* About this exercise
Write the listing out again word for word. Pictures do not belong in the copy.

>>>>>

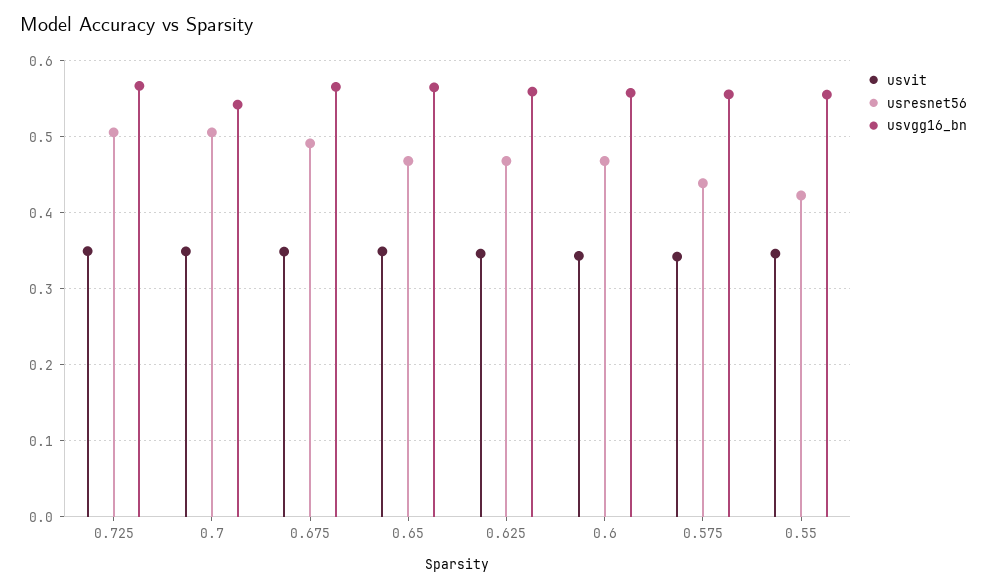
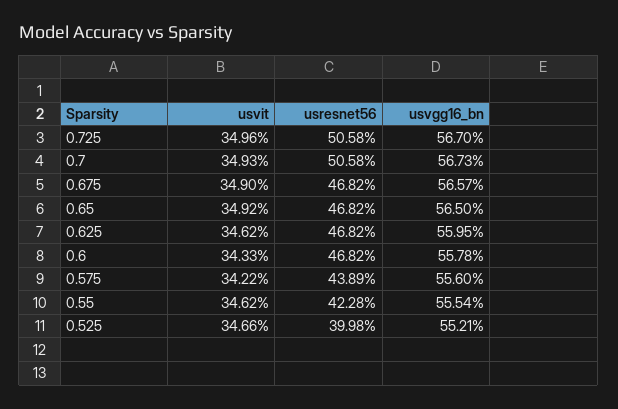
  {
    "usvit": {
      "0.725": 0.3496,
      "0.7": 0.3493,
      "0.675": 0.349,
      "0.65": 0.3492,
      "0.625": 0.3462,
      "0.6": 0.3433,
      "0.575": 0.3422,
-     "0.55": 0.3462
+     "0.55": 0.3462,
+     "0.525": 0.3466
    },
    "usresnet56": {
      "0.725": 0.5058,
      "0.7": 0.5058,
-     "0.675": 0.49,
+     "0.675": 0.4682,
      "0.65": 0.4682,
      "0.625": 0.4682,
      "0.6": 0.4682,
      "0.575": 0.4389,
-     "0.55": 0.4228
+     "0.55": 0.4228,
+     "0.525": 0.3998
    },
    "usvgg16_bn": {
      "0.725": 0.567,
-     "0.7": 0.54,
+     "0.7": 0.5673,
      "0.675": 0.5657,
      "0.65": 0.565,
      "0.625": 0.5595,
      "0.6": 0.5578,
      "0.575": 0.556,
-     "0.55": 0.5554
+     "0.55": 0.5554,
+     "0.525": 0.5521
    }
  }

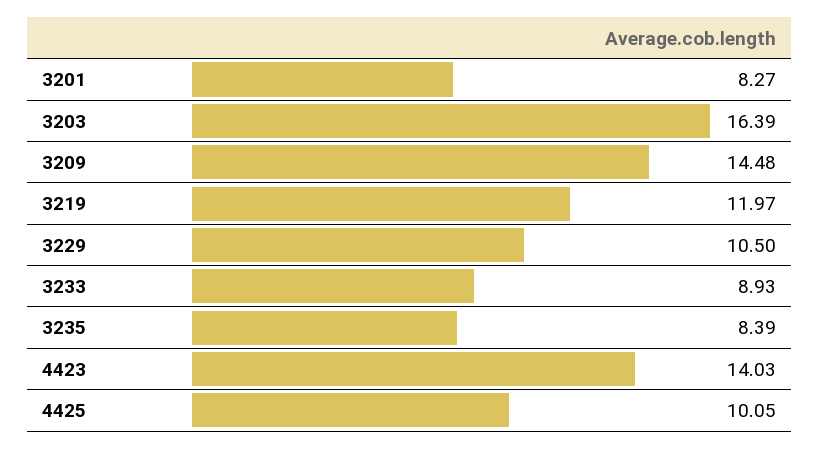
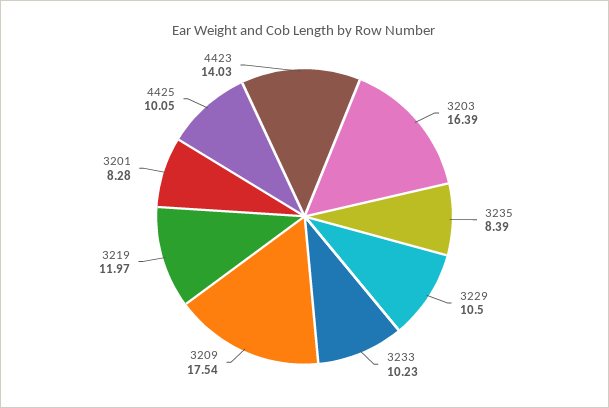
  {
-   "3201": 8.27,
+   "3201": 8.28,
    "3203": 16.39,
-   "3209": 14.48,
+   "3209": 17.54,
    "3219": 11.97,
    "3229": 10.5,
-   "3233": 8.93,
+   "3233": 10.23,
    "3235": 8.39,
    "4423": 14.03,
    "4425": 10.05
  }

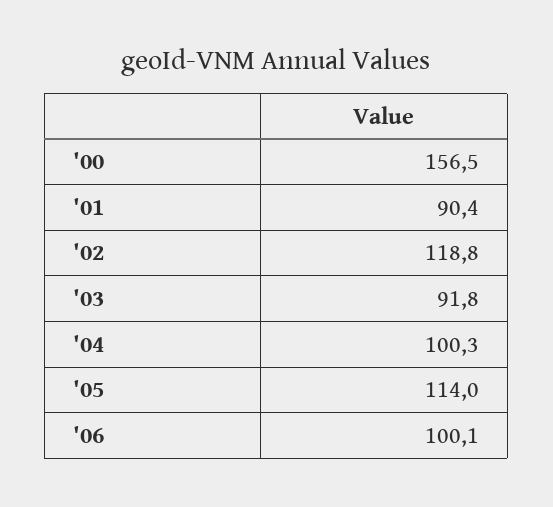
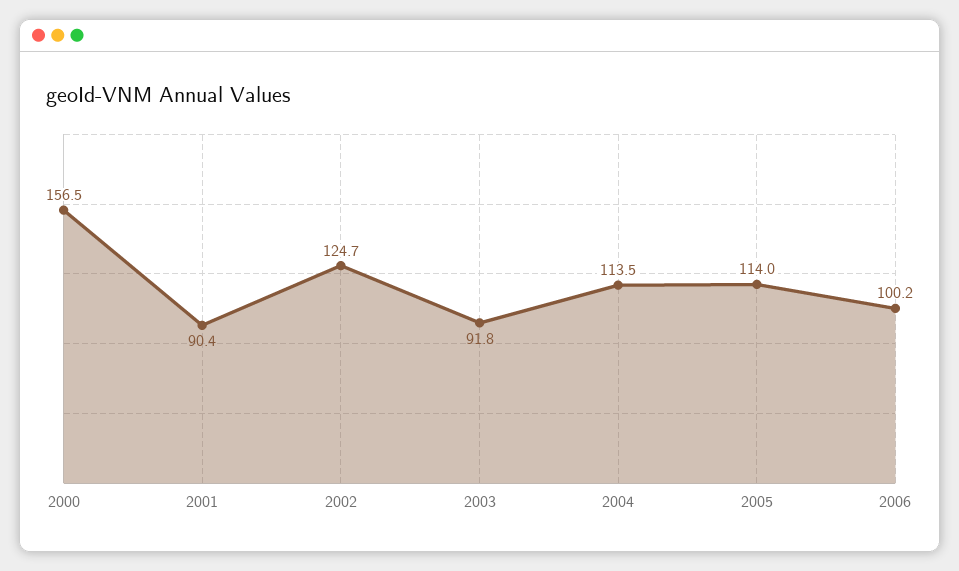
  {
    "'00": 156.5,
    "'01": 90.4,
-   "'02": 118.8,
+   "'02": 124.7,
    "'03": 91.8,
-   "'04": 100.3,
+   "'04": 113.5,
    "'05": 114,
-   "'06": 100.1
+   "'06": 100.2
  }

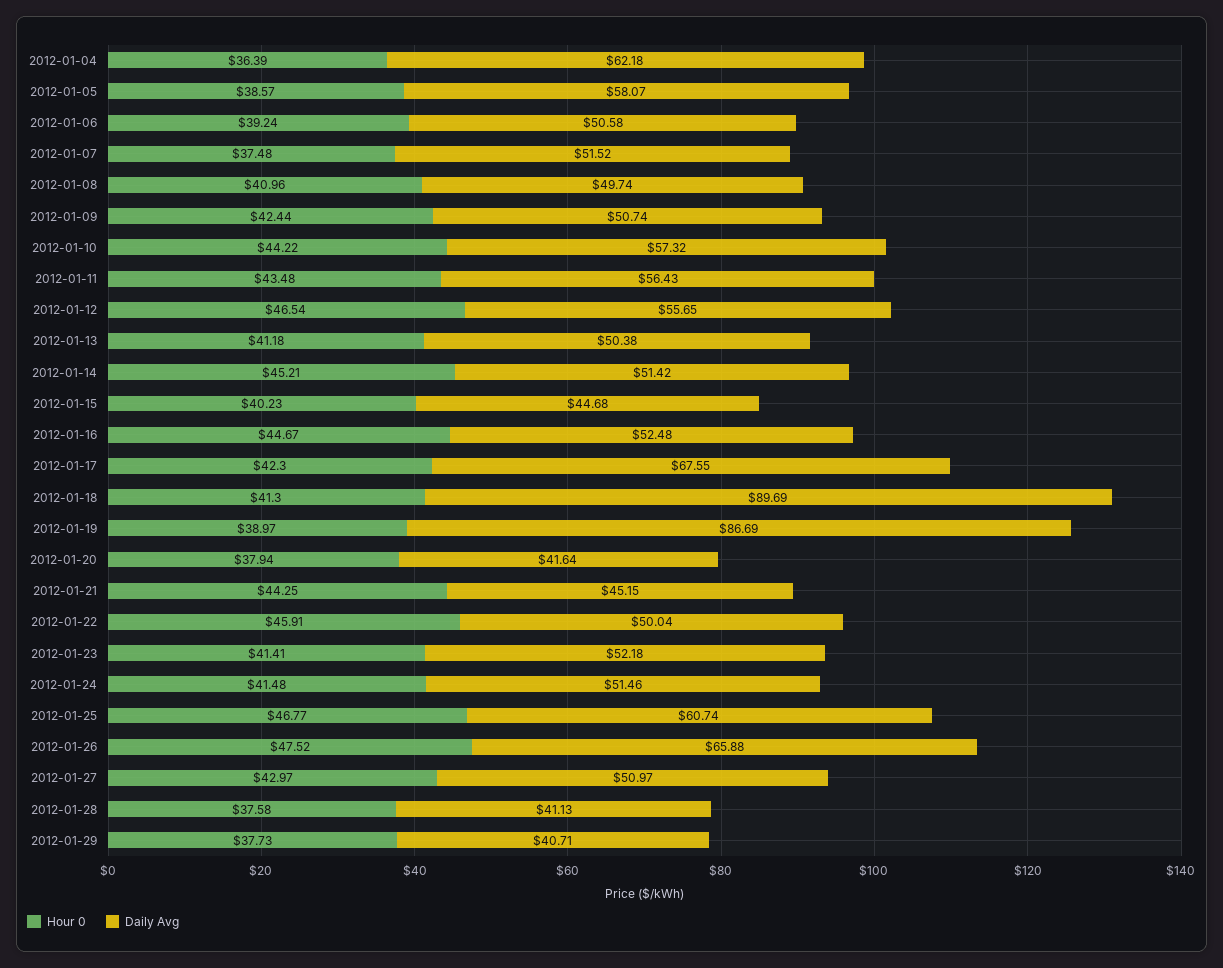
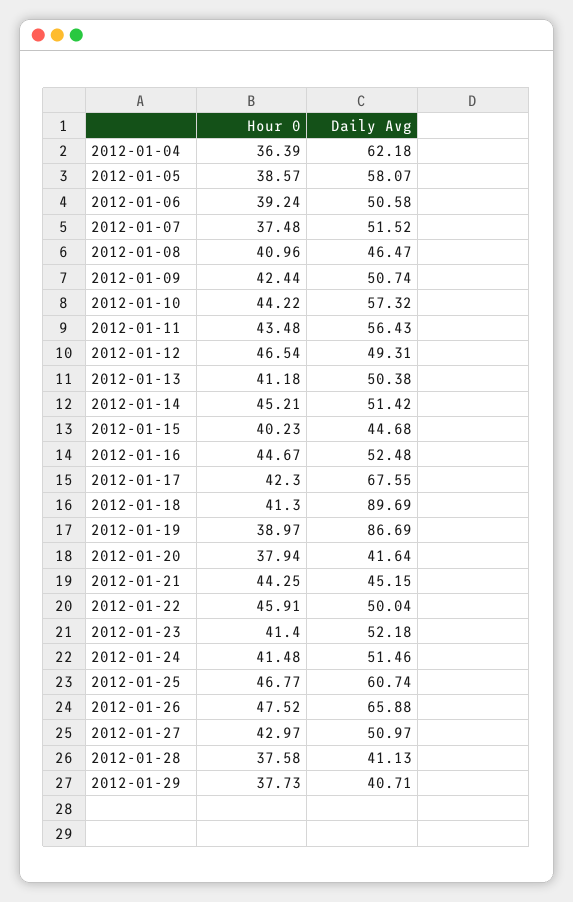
  {
    "Hour 0": {
      "2012-01-04": 36.39,
      "2012-01-05": 38.57,
      "2012-01-06": 39.24,
      "2012-01-07": 37.48,
      "2012-01-08": 40.96,
      "2012-01-09": 42.44,
      "2012-01-10": 44.22,
      "2012-01-11": 43.48,
      "2012-01-12": 46.54,
      "2012-01-13": 41.18,
      "2012-01-14": 45.21,
      "2012-01-15": 40.23,
      "2012-01-16": 44.67,
      "2012-01-17": 42.3,
      "2012-01-18": 41.3,
      "2012-01-19": 38.97,
      "2012-01-20": 37.94,
      "2012-01-21": 44.25,
      "2012-01-22": 45.91,
-     "2012-01-23": 41.41,
+     "2012-01-23": 41.4,
      "2012-01-24": 41.48,
      "2012-01-25": 46.77,
      "2012-01-26": 47.52,
      "2012-01-27": 42.97,
      "2012-01-28": 37.58,
      "2012-01-29": 37.73
    },
    "Daily Avg": {
      "2012-01-04": 62.18,
      "2012-01-05": 58.07,
      "2012-01-06": 50.58,
      "2012-01-07": 51.52,
-     "2012-01-08": 49.74,
+     "2012-01-08": 46.47,
      "2012-01-09": 50.74,
      "2012-01-10": 57.32,
      "2012-01-11": 56.43,
-     "2012-01-12": 55.65,
+     "2012-01-12": 49.31,
      "2012-01-13": 50.38,
      "2012-01-14": 51.42,
      "2012-01-15": 44.68,
      "2012-01-16": 52.48,
      "2012-01-17": 67.55,
      "2012-01-18": 89.69,
      "2012-01-19": 86.69,
      "2012-01-20": 41.64,
      "2012-01-21": 45.15,
      "2012-01-22": 50.04,
      "2012-01-23": 52.18,
      "2012-01-24": 51.46,
      "2012-01-25": 60.74,
      "2012-01-26": 65.88,
      "2012-01-27": 50.97,
      "2012-01-28": 41.13,
      "2012-01-29": 40.71
    }
  }

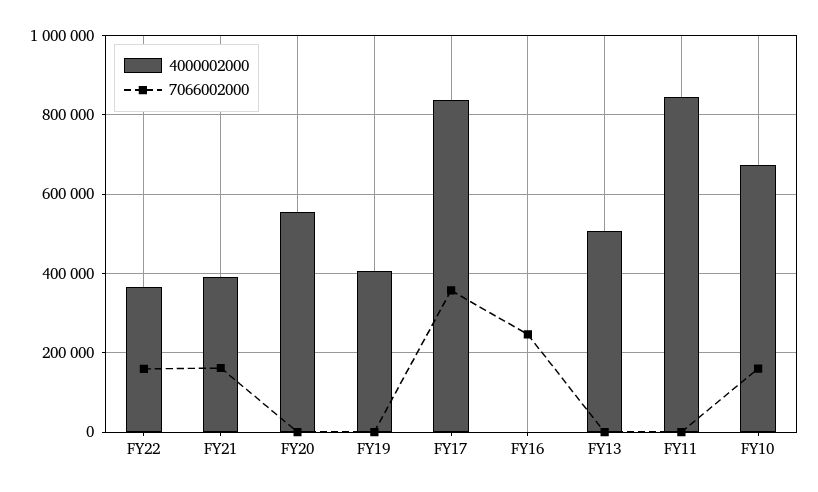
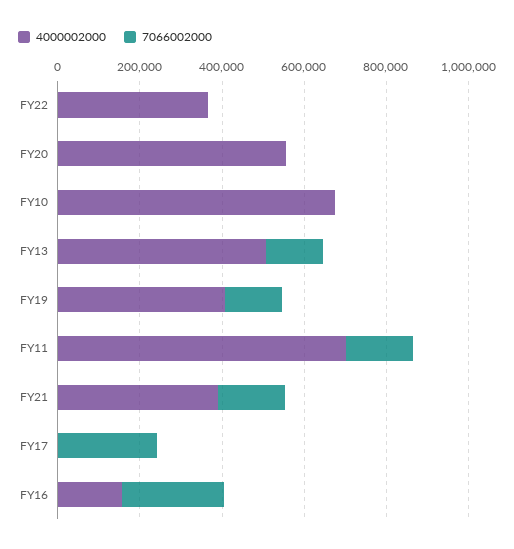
  {
    "4000002000": {
      "FY22": 360000,
      "FY21": 400000,
      "FY20": 560000,
      "FY19": 400000,
-     "FY17": 840000,
+     "FY17": 0,
-     "FY16": 0,
+     "FY16": 150000,
      "FY13": 500000,
-     "FY11": 840000,
+     "FY11": 700000,
      "FY10": 680000
    },
    "7066002000": {
-     "FY22": 160000,
+     "FY22": 0,
      "FY21": 160000,
      "FY20": 0,
-     "FY19": 0,
+     "FY19": 150000,
-     "FY17": 360000,
+     "FY17": 250000,
      "FY16": 240000,
-     "FY13": 0,
+     "FY13": 150000,
-     "FY11": 0,
+     "FY11": 150000,
-     "FY10": 160000
+     "FY10": 0
    }
  }

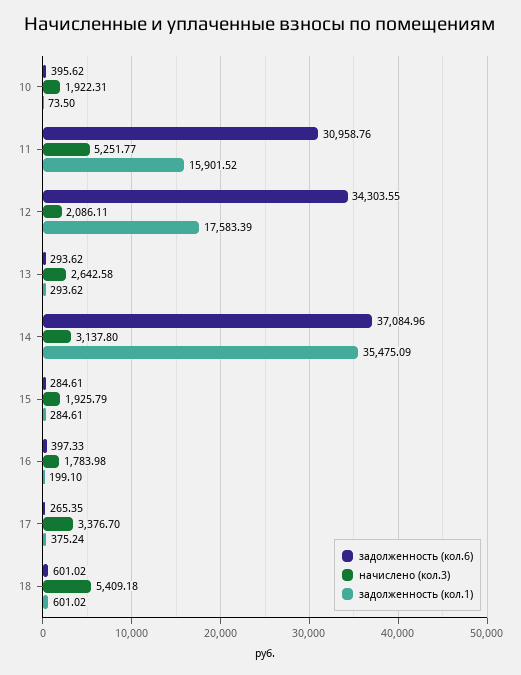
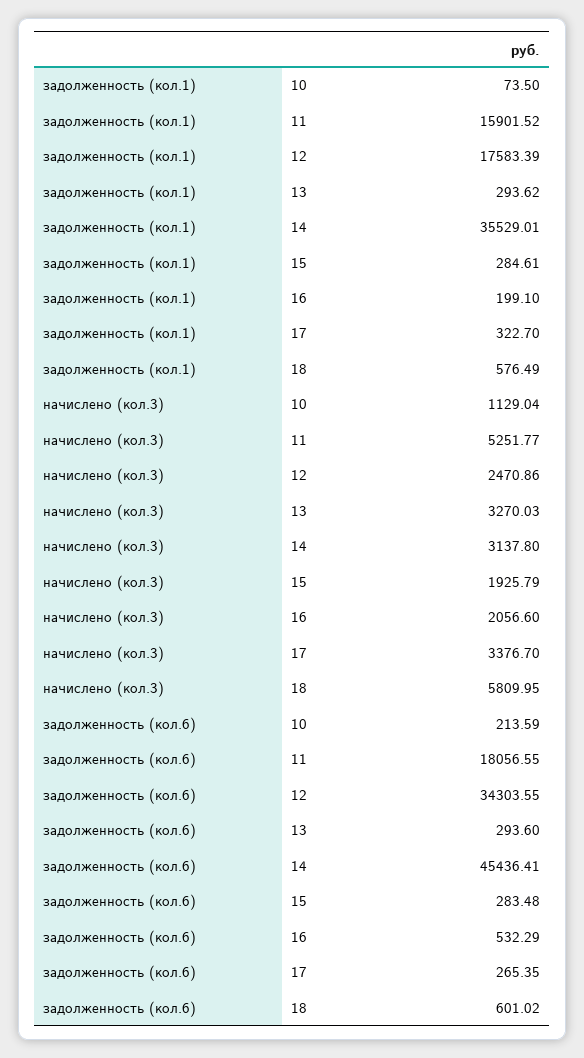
  {
    "задолженность (кол.6)": {
-     "10": 395.62,
+     "10": 213.59,
-     "11": 30958.76,
+     "11": 18056.55,
      "12": 34303.55,
-     "13": 293.62,
+     "13": 293.6,
-     "14": 37084.96,
+     "14": 45436.41,
-     "15": 284.61,
+     "15": 283.48,
-     "16": 397.33,
+     "16": 532.29,
      "17": 265.35,
      "18": 601.02
    },
    "начислено (кол.3)": {
-     "10": 1922.31,
+     "10": 1129.04,
      "11": 5251.77,
-     "12": 2086.11,
+     "12": 2470.86,
-     "13": 2642.58,
+     "13": 3270.03,
      "14": 3137.8,
      "15": 1925.79,
-     "16": 1783.98,
+     "16": 2056.6,
      "17": 3376.7,
-     "18": 5409.18
+     "18": 5809.95
    },
    "задолженность (кол.1)": {
      "10": 73.5,
      "11": 15901.52,
      "12": 17583.39,
      "13": 293.62,
-     "14": 35475.09,
+     "14": 35529.01,
      "15": 284.61,
      "16": 199.1,
-     "17": 375.24,
+     "17": 322.7,
-     "18": 601.02
+     "18": 576.49
    }
  }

<<<<<

* Exercise answer
  {
    "usvit": {
      "0.725": 0.3496,
      "0.7": 0.3493,
      "0.675": 0.349,
      "0.65": 0.3492,
      "0.625": 0.3462,
      "0.6": 0.3433,
      "0.575": 0.3422,
-     "0.55": 0.3462
+     "0.55": 0.3462,
+     "0.525": 0.3466
    },
    "usresnet56": {
      "0.725": 0.5058,
      "0.7": 0.5058,
-     "0.675": 0.49,
+     "0.675": 0.4682,
      "0.65": 0.4682,
      "0.625": 0.4682,
      "0.6": 0.4682,
      "0.575": 0.4389,
-     "0.55": 0.4228
+     "0.55": 0.4228,
+     "0.525": 0.3998
    },
    "usvgg16_bn": {
      "0.725": 0.567,
-     "0.7": 0.54,
+     "0.7": 0.5673,
      "0.675": 0.5657,
      "0.65": 0.565,
      "0.625": 0.5595,
      "0.6": 0.5578,
      "0.575": 0.556,
-     "0.55": 0.5554
+     "0.55": 0.5554,
+     "0.525": 0.5521
    }
  }

  {
-   "3201": 8.27,
+   "3201": 8.28,
    "3203": 16.39,
-   "3209": 14.48,
+   "3209": 17.54,
    "3219": 11.97,
    "3229": 10.5,
-   "3233": 8.93,
+   "3233": 10.23,
    "3235": 8.39,
    "4423": 14.03,
    "4425": 10.05
  }

  {
    "'00": 156.5,
    "'01": 90.4,
-   "'02": 118.8,
+   "'02": 124.7,
    "'03": 91.8,
-   "'04": 100.3,
+   "'04": 113.5,
    "'05": 114,
-   "'06": 100.1
+   "'06": 100.2
  }

  {
    "Hour 0": {
      "2012-01-04": 36.39,
      "2012-01-05": 38.57,
      "2012-01-06": 39.24,
      "2012-01-07": 37.48,
      "2012-01-08": 40.96,
      "2012-01-09": 42.44,
      "2012-01-10": 44.22,
      "2012-01-11": 43.48,
      "2012-01-12": 46.54,
      "2012-01-13": 41.18,
      "2012-01-14": 45.21,
      "2012-01-15": 40.23,
      "2012-01-16": 44.67,
      "2012-01-17": 42.3,
      "2012-01-18": 41.3,
      "2012-01-19": 38.97,
      "2012-01-20": 37.94,
      "2012-01-21": 44.25,
      "2012-01-22": 45.91,
-     "2012-01-23": 41.41,
+     "2012-01-23": 41.4,
      "2012-01-24": 41.48,
      "2012-01-25": 46.77,
      "2012-01-26": 47.52,
      "2012-01-27": 42.97,
      "2012-01-28": 37.58,
      "2012-01-29": 37.73
    },
    "Daily Avg": {
      "2012-01-04": 62.18,
      "2012-01-05": 58.07,
      "2012-01-06": 50.58,
      "2012-01-07": 51.52,
-     "2012-01-08": 49.74,
+     "2012-01-08": 46.47,
      "2012-01-09": 50.74,
      "2012-01-10": 57.32,
      "2012-01-11": 56.43,
-     "2012-01-12": 55.65,
+     "2012-01-12": 49.31,
      "2012-01-13": 50.38,
      "2012-01-14": 51.42,
      "2012-01-15": 44.68,
      "2012-01-16": 52.48,
      "2012-01-17": 67.55,
      "2012-01-18": 89.69,
      "2012-01-19": 86.69,
      "2012-01-20": 41.64,
      "2012-01-21": 45.15,
      "2012-01-22": 50.04,
      "2012-01-23": 52.18,
      "2012-01-24": 51.46,
      "2012-01-25": 60.74,
      "2012-01-26": 65.88,
      "2012-01-27": 50.97,
      "2012-01-28": 41.13,
      "2012-01-29": 40.71
    }
  }

  {
    "4000002000": {
      "FY22": 360000,
      "FY21": 400000,
      "FY20": 560000,
      "FY19": 400000,
-     "FY17": 840000,
+     "FY17": 0,
-     "FY16": 0,
+     "FY16": 150000,
      "FY13": 500000,
-     "FY11": 840000,
+     "FY11": 700000,
      "FY10": 680000
    },
    "7066002000": {
-     "FY22": 160000,
+     "FY22": 0,
      "FY21": 160000,
      "FY20": 0,
-     "FY19": 0,
+     "FY19": 150000,
-     "FY17": 360000,
+     "FY17": 250000,
      "FY16": 240000,
-     "FY13": 0,
+     "FY13": 150000,
-     "FY11": 0,
+     "FY11": 150000,
-     "FY10": 160000
+     "FY10": 0
    }
  }

  {
    "задолженность (кол.6)": {
-     "10": 395.62,
+     "10": 213.59,
-     "11": 30958.76,
+     "11": 18056.55,
      "12": 34303.55,
-     "13": 293.62,
+     "13": 293.6,
-     "14": 37084.96,
+     "14": 45436.41,
-     "15": 284.61,
+     "15": 283.48,
-     "16": 397.33,
+     "16": 532.29,
      "17": 265.35,
      "18": 601.02
    },
    "начислено (кол.3)": {
-     "10": 1922.31,
+     "10": 1129.04,
      "11": 5251.77,
-     "12": 2086.11,
+     "12": 2470.86,
-     "13": 2642.58,
+     "13": 3270.03,
      "14": 3137.8,
      "15": 1925.79,
-     "16": 1783.98,
+     "16": 2056.6,
      "17": 3376.7,
-     "18": 5409.18
+     "18": 5809.95
    },
    "задолженность (кол.1)": {
      "10": 73.5,
      "11": 15901.52,
      "12": 17583.39,
      "13": 293.62,
-     "14": 35475.09,
+     "14": 35529.01,
      "15": 284.61,
      "16": 199.1,
-     "17": 375.24,
+     "17": 322.7,
-     "18": 601.02
+     "18": 576.49
    }
  }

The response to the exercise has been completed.